Video of Panel Discussion with Tony Hoare, Joe Armstrong, and Carl Hewitt - carlehewitt
https://www.youtube.com/watch?v=37wFVVVZlVU
======
carlehewitt
In a wide ranging discussion, there were some fundamental disagreements among
the panelists as follows:

I disagreed with Tony Hoare about using synchronous communication as the
primitive because it is too slow for both IoT and many-core chips. Instead,
the primitive for communication should be _asynchronous sending and receiving_
, from which more complex protocols can be constructed.

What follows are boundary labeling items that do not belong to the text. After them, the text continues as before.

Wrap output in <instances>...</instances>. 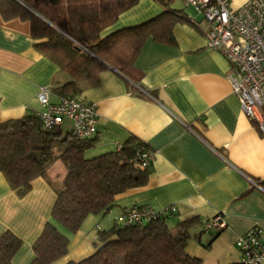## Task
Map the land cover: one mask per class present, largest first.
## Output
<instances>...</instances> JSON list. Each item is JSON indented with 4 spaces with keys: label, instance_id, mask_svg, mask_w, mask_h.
Instances as JSON below:
<instances>
[{
    "label": "crops",
    "instance_id": "crops-1",
    "mask_svg": "<svg viewBox=\"0 0 264 264\" xmlns=\"http://www.w3.org/2000/svg\"><path fill=\"white\" fill-rule=\"evenodd\" d=\"M245 1L229 0L232 7ZM170 4L182 15L173 17L171 41L148 36L129 69L132 78L108 66L96 84L74 95L95 103L98 115L97 143L85 156L116 150L132 134L153 153L146 182L118 195L106 214H88L74 233L58 226L69 241L66 255L54 264L89 256L97 230L133 206H174L167 219L172 230L178 222L192 220L186 252L201 264H239L235 240L253 226L261 228L264 240V133L241 110L229 62L206 46L201 27L189 20L197 21L199 15L183 0ZM163 10L157 0H139L101 36L141 24ZM35 43L28 20L0 13V121L36 115L42 109L40 88L69 78ZM64 123V130H70V122L64 119L61 127ZM55 163L49 175H62L63 164ZM55 197L44 176L33 178L19 194L0 171V233L10 230L22 242L11 264L32 259L31 245L50 220ZM217 213L225 226L212 236L202 224Z\"/></svg>",
    "mask_w": 264,
    "mask_h": 264
},
{
    "label": "trees",
    "instance_id": "trees-1",
    "mask_svg": "<svg viewBox=\"0 0 264 264\" xmlns=\"http://www.w3.org/2000/svg\"><path fill=\"white\" fill-rule=\"evenodd\" d=\"M138 1L0 0V13L6 19L29 21L37 50L69 76L62 83L54 80L51 94L74 96L96 84L99 72L108 66L132 78L129 69L148 36L171 41L173 17L182 18L171 0H157L164 8L158 16L101 36ZM96 143L94 134L80 138L60 125L42 130L32 113L0 121V171L10 186L23 194L33 178L44 176L56 195L51 218L32 243L33 257L27 264H54L66 255L69 241L59 227L74 233L88 214H106L118 195L145 184L150 165L140 164L138 153L147 150L141 140L129 134L116 150L85 156ZM55 161L63 164L62 175H49ZM173 213L126 224L115 217L110 226L97 230L95 250L89 256L65 264H201L186 252L192 220L178 222L172 230L167 219ZM209 220L202 230L214 236L222 228H206ZM21 243L10 230L0 233V264H11Z\"/></svg>",
    "mask_w": 264,
    "mask_h": 264
},
{
    "label": "built area",
    "instance_id": "built-area-1",
    "mask_svg": "<svg viewBox=\"0 0 264 264\" xmlns=\"http://www.w3.org/2000/svg\"><path fill=\"white\" fill-rule=\"evenodd\" d=\"M199 15L194 21L202 29L206 46L219 52L231 68L229 80L241 110L264 133V0H246L232 7L229 0H183ZM50 86H43L37 93L42 109L36 113L42 130L70 122V130L80 138L95 134L97 124L96 105L75 96H56L51 101ZM153 153L143 150L138 153L142 166L151 162ZM175 212L172 205L153 209L149 205L132 207L116 216L117 221L140 222L149 217ZM225 226L221 213L210 218L206 228L219 229ZM262 230L253 226L239 235L235 245L239 251V264L264 262Z\"/></svg>",
    "mask_w": 264,
    "mask_h": 264
},
{
    "label": "rangeland",
    "instance_id": "rangeland-1",
    "mask_svg": "<svg viewBox=\"0 0 264 264\" xmlns=\"http://www.w3.org/2000/svg\"><path fill=\"white\" fill-rule=\"evenodd\" d=\"M66 121V120H65ZM67 127H66V125H65V123L63 124V126H62V129L64 130V129H66ZM57 166H60L61 165V163L59 162V161H56V163H55ZM54 172V169H51V173H53ZM101 224L104 226H106L107 224H108V216L106 215L105 217H104V219L102 220V222H101ZM170 225V224H169ZM170 227H172L171 225H170Z\"/></svg>",
    "mask_w": 264,
    "mask_h": 264
}]
</instances>
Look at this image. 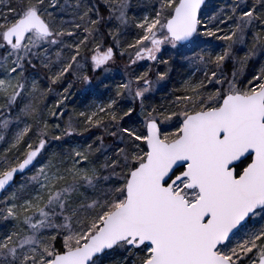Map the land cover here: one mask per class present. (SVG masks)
I'll list each match as a JSON object with an SVG mask.
<instances>
[{
	"label": "snow or ice",
	"instance_id": "obj_1",
	"mask_svg": "<svg viewBox=\"0 0 264 264\" xmlns=\"http://www.w3.org/2000/svg\"><path fill=\"white\" fill-rule=\"evenodd\" d=\"M0 264H264V0H0Z\"/></svg>",
	"mask_w": 264,
	"mask_h": 264
},
{
	"label": "trees",
	"instance_id": "obj_2",
	"mask_svg": "<svg viewBox=\"0 0 264 264\" xmlns=\"http://www.w3.org/2000/svg\"><path fill=\"white\" fill-rule=\"evenodd\" d=\"M175 73H176L177 78H179V80H180V79L182 78V75L184 74V69L181 68V67H179V66H177L176 69L174 70V72L172 73V76H175ZM173 80H174V78H173ZM174 81H175V80H174ZM44 83H45V86H46V81H45ZM168 87L171 88V84H169ZM73 90H74V88L71 89V92H72V93H74ZM58 91H62V88H61V89H58ZM158 94H160V95L162 96L163 93H158ZM80 97H81V96H80ZM47 98L50 99V95L47 96V97L45 98V101H46ZM49 99H48L46 102H48ZM157 99H158V97H157ZM80 101H81V100H80L76 95H72V97H71V98L69 99V101L67 102V108H68L69 110H71L72 108H82V105L80 104ZM46 102H45V103H46ZM45 103H44V104H45ZM50 107H52V106H50ZM49 116H50V115H49ZM49 116H48V118H49ZM49 120H50L51 123H56V122H57L56 120L51 121V118H49ZM61 123H62V122H61ZM94 133H95V132H94ZM95 134H97V133H95ZM89 135H90L89 133H88L87 135H86V133H84V136H85V137H88Z\"/></svg>",
	"mask_w": 264,
	"mask_h": 264
},
{
	"label": "rangeland",
	"instance_id": "obj_3",
	"mask_svg": "<svg viewBox=\"0 0 264 264\" xmlns=\"http://www.w3.org/2000/svg\"><path fill=\"white\" fill-rule=\"evenodd\" d=\"M126 59V58H125ZM123 62L124 61H120L119 59H118V63L119 64H123ZM147 67V64H144V68H146ZM141 70H143V69H141ZM173 78H174V80L175 81H178L179 80V78H177V76H176V73H175V76H173ZM117 79H119V77H117ZM173 85L171 84V87H172ZM74 88V90H73V95H76L80 100H82L83 99V97L80 95V91H79V87L78 86H76V87H73ZM105 95H107V93H105ZM163 95V94H162ZM81 96V97H80ZM160 94H157V97H158V99L160 98ZM49 98H47L46 99V101L48 100ZM56 99H57V97H56V95L55 94H51L50 95V99H49V101L48 102H46L45 100L43 101V103H45L46 105H48L49 107L50 106H54L55 105V102H56ZM49 118H51V121H54V120H56L55 118H53V117H51V116H49ZM65 120L67 119V115L65 116V118H64ZM63 123V122H62ZM93 132H95V133H97V134H99L96 130H93ZM88 133H86V135H87Z\"/></svg>",
	"mask_w": 264,
	"mask_h": 264
}]
</instances>
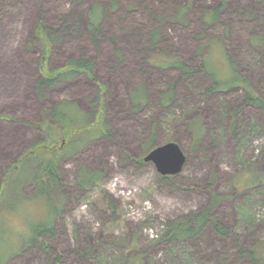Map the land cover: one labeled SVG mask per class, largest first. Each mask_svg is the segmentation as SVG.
I'll return each instance as SVG.
<instances>
[{
    "label": "rangeland",
    "instance_id": "1",
    "mask_svg": "<svg viewBox=\"0 0 264 264\" xmlns=\"http://www.w3.org/2000/svg\"><path fill=\"white\" fill-rule=\"evenodd\" d=\"M96 4L103 6L99 46L90 30ZM217 9V19L204 22ZM42 27L51 71L73 59L92 67L37 93ZM204 58L220 76L235 66L264 99V0H0V70L7 62L12 72L0 74V137L14 134L12 147L0 139V213L13 242L44 213L33 200L38 166L9 178L20 194L14 188L3 199L2 191L13 165L45 140L44 126L56 124L50 113L69 101L91 114V127L109 126L61 159L50 190L60 207L54 235L38 237L6 264H264V108L246 104L242 89L209 92ZM177 59L200 71L188 76L165 65ZM169 141L186 161L165 180L144 157ZM84 169L98 174L87 187ZM203 211L209 219L198 237L167 239L172 224Z\"/></svg>",
    "mask_w": 264,
    "mask_h": 264
},
{
    "label": "trees",
    "instance_id": "2",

Also, I disagreed with Tony about sequential actions (using ";") as being
foundational. Instead, _concurrent actions_ are foundational for digital
systems as follows:

    
    
        * Receipt of a communication activated sending other communications
        * An Actor received one communication before it received another communication
    

Consequently, a computation is a partial order of causality. Tony and I did
agree that tooling is needed for navigating the partial order. We just
disagreed about whether sequential actions (using ";") are foundational.

Furthermore, class hierarchies are _not_ a suitable foundation for _Scalable
Intelligent Systems_. _Interfaces_ instead of subclassing should be used for
IoT communication. Also, entities and descriptions in large ontologies do not
fit in an object class hierarchy, e.g., Java and C++. Subclassing is _not
secure_ because it allows a subclass to _impersonate_ a superclass.

I disagreed with Joe Armstrong about requiring use of external mailboxes
because they are _inefficient in both space and time_. Instead of _requiring_
an external mailbox for each Actor, buffering/reordering/scheduling should be
performed _inside_ an Actor as required.

Of course, Tony and Joe made other great points with which we agree entirely.